This sometimes intoxicating collaboration between mild-mannered guitar hero Bill Frisell and guitarist-singer Vinicius Cantuária, a Brazilian living in Brooklyn, might come as a surprise for anyone following Frisell’s discography. Then again, it might not: It may have been inevitable that Frisell would sooner or later turn his musical energies toward Brazil. Both Brazilian music and Frisell-ian music operate in the expressive areas where lyricism and experimental instincts meet and often thrive.

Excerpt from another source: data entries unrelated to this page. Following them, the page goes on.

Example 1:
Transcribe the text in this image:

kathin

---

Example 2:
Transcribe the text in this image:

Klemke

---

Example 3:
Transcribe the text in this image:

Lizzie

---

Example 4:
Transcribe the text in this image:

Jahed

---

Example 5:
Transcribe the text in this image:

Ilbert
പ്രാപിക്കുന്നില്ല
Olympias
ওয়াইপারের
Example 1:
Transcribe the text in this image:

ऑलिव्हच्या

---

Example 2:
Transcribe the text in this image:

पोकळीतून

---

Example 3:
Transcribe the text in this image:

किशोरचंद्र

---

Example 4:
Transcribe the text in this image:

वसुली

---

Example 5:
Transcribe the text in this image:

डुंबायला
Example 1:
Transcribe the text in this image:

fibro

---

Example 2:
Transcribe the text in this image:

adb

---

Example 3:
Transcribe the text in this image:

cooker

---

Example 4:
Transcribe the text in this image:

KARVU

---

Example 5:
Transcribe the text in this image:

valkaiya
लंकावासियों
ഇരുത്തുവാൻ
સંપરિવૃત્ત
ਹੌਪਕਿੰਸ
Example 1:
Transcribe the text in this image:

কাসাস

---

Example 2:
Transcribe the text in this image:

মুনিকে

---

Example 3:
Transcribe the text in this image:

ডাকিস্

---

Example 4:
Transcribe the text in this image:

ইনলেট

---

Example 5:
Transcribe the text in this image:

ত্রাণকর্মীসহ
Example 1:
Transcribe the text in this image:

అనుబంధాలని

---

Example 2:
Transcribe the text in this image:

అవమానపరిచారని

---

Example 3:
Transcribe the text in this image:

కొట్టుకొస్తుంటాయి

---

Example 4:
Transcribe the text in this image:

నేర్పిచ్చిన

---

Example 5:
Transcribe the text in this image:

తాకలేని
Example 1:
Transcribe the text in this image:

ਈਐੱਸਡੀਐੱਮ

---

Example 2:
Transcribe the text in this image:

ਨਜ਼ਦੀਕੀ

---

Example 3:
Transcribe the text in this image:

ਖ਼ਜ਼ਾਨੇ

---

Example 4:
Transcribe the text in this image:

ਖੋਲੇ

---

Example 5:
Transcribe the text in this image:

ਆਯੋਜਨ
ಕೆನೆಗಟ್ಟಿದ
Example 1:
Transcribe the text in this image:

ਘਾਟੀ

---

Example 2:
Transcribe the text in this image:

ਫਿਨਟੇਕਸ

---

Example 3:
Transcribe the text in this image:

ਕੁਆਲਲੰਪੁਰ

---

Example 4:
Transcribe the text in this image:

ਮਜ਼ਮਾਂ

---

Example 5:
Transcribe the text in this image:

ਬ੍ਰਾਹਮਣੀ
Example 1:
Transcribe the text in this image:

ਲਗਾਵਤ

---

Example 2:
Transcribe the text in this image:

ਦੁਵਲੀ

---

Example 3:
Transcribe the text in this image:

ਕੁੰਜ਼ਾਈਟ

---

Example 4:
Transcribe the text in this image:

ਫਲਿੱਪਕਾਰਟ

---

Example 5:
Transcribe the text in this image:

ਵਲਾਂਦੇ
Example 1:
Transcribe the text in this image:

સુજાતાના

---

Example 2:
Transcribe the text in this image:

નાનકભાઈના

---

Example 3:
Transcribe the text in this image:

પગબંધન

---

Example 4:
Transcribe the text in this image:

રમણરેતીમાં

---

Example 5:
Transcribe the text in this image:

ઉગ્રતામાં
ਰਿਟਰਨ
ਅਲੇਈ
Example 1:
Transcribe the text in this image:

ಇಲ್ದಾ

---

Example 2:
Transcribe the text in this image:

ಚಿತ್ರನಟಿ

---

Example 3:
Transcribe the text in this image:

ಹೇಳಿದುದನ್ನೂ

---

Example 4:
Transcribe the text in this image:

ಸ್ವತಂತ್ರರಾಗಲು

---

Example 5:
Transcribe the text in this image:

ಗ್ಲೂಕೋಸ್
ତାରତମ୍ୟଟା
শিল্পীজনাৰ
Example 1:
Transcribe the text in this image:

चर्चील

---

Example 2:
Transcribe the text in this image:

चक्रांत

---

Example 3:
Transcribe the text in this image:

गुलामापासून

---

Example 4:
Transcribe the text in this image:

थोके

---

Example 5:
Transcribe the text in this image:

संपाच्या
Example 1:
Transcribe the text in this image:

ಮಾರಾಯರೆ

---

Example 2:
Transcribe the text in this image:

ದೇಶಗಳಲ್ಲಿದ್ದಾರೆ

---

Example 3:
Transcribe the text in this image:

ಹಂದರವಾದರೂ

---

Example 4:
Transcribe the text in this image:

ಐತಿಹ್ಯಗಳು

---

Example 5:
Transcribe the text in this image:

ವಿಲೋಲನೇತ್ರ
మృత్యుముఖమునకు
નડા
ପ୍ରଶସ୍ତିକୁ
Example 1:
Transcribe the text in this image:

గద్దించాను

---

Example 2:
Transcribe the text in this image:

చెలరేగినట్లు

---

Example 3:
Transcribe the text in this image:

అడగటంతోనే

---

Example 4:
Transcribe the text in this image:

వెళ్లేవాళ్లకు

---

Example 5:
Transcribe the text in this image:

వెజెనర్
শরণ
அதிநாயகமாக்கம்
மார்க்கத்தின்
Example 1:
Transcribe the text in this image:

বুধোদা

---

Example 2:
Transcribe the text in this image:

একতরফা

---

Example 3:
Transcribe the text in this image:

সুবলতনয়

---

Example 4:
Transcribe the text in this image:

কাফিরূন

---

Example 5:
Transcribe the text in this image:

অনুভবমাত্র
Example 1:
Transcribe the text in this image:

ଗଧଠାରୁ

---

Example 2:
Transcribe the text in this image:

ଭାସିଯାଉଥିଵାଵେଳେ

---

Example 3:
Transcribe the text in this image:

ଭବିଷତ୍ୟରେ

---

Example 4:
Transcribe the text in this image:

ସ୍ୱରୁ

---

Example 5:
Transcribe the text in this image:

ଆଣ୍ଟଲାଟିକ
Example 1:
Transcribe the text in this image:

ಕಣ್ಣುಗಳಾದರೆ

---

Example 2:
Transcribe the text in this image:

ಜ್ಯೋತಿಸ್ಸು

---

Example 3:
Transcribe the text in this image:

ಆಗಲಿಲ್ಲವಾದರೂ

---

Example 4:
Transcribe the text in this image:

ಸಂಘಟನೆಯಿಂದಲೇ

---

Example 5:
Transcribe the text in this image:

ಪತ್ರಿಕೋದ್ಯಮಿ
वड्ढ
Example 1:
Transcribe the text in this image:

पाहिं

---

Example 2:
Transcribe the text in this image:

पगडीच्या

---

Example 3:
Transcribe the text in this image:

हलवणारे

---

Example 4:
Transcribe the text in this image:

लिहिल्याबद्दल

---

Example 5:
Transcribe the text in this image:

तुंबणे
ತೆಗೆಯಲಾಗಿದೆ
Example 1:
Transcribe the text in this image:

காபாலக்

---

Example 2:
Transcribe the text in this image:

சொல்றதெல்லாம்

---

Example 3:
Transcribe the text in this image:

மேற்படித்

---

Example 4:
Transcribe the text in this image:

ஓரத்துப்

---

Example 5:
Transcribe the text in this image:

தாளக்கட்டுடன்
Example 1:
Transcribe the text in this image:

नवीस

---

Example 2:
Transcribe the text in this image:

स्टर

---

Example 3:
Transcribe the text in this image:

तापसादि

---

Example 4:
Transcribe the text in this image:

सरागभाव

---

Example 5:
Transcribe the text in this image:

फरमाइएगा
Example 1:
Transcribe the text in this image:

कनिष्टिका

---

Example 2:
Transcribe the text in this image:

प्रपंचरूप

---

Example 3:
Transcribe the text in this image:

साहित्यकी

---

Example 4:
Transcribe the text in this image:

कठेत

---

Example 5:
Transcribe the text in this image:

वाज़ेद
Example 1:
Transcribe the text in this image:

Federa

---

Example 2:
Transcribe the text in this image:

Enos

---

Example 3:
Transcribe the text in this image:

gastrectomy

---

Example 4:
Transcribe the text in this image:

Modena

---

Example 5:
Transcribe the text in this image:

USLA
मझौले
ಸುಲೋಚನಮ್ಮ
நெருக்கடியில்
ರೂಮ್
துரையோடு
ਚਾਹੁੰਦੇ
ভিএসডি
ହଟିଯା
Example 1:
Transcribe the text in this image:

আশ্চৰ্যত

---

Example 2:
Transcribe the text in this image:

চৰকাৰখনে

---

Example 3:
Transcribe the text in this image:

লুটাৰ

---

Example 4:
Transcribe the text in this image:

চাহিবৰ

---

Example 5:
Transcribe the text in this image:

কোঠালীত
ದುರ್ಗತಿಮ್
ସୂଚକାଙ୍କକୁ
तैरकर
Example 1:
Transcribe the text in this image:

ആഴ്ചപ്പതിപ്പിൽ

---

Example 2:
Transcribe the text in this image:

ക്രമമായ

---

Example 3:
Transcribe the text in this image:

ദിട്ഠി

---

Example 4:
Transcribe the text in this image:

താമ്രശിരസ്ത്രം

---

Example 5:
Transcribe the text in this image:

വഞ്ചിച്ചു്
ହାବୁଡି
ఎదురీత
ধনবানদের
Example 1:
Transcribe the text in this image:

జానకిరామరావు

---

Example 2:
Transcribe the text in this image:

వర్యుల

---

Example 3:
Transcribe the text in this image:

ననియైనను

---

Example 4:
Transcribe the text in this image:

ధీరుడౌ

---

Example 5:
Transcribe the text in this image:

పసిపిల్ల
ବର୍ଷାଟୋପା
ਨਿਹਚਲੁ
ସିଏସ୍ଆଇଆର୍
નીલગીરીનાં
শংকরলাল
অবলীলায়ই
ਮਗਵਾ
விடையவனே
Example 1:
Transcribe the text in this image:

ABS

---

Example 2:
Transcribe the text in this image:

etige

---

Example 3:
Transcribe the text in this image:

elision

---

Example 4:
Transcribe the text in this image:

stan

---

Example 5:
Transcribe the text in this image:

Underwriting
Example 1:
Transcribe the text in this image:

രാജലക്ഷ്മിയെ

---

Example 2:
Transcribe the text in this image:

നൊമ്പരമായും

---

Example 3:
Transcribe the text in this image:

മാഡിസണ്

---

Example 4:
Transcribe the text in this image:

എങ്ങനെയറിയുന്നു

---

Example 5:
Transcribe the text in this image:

But that merging of jazz and Brazilian sensibilities tells only part of the story. Having guested on each other’s projects, and with Cantuária supplying an integral voice on Frisell’s worldly The Intercontinentals, they have shared history and ample simpatico. That connection goes deeper on this genuine collaborative effort, with co-written songs. Switching between Portuguese, Spanish and English, Cantuária sings with a supple, understated charisma on tunes like the title track; his ode to his adopted home of Brooklyn, “Calle 7”; and the seductive lull of “Aquela Mulher.”
After playing much of the album’s songs in a relatively straight way, with Frisell’s sonic debris and asides in the corners of the tracks, the guitarist’s inner deconstructionist comes out to play at album’s end. “Briga de Namorados” is a bubbly, folkloric sweetie of a tune, but one that melts into an impressionistic passage replete with Frisell’s trademarked use of looping. A canned echo of the more straightforward beginning is flown in at the end, like a dream or a memory.
As a non sequitur of a finale, “Forinfas” is a brief blip of a ’20s-esque number, reminding us that these musicians are disinclined to head down the middle for too long—although, thankfully, they have nothing against an attractive melody.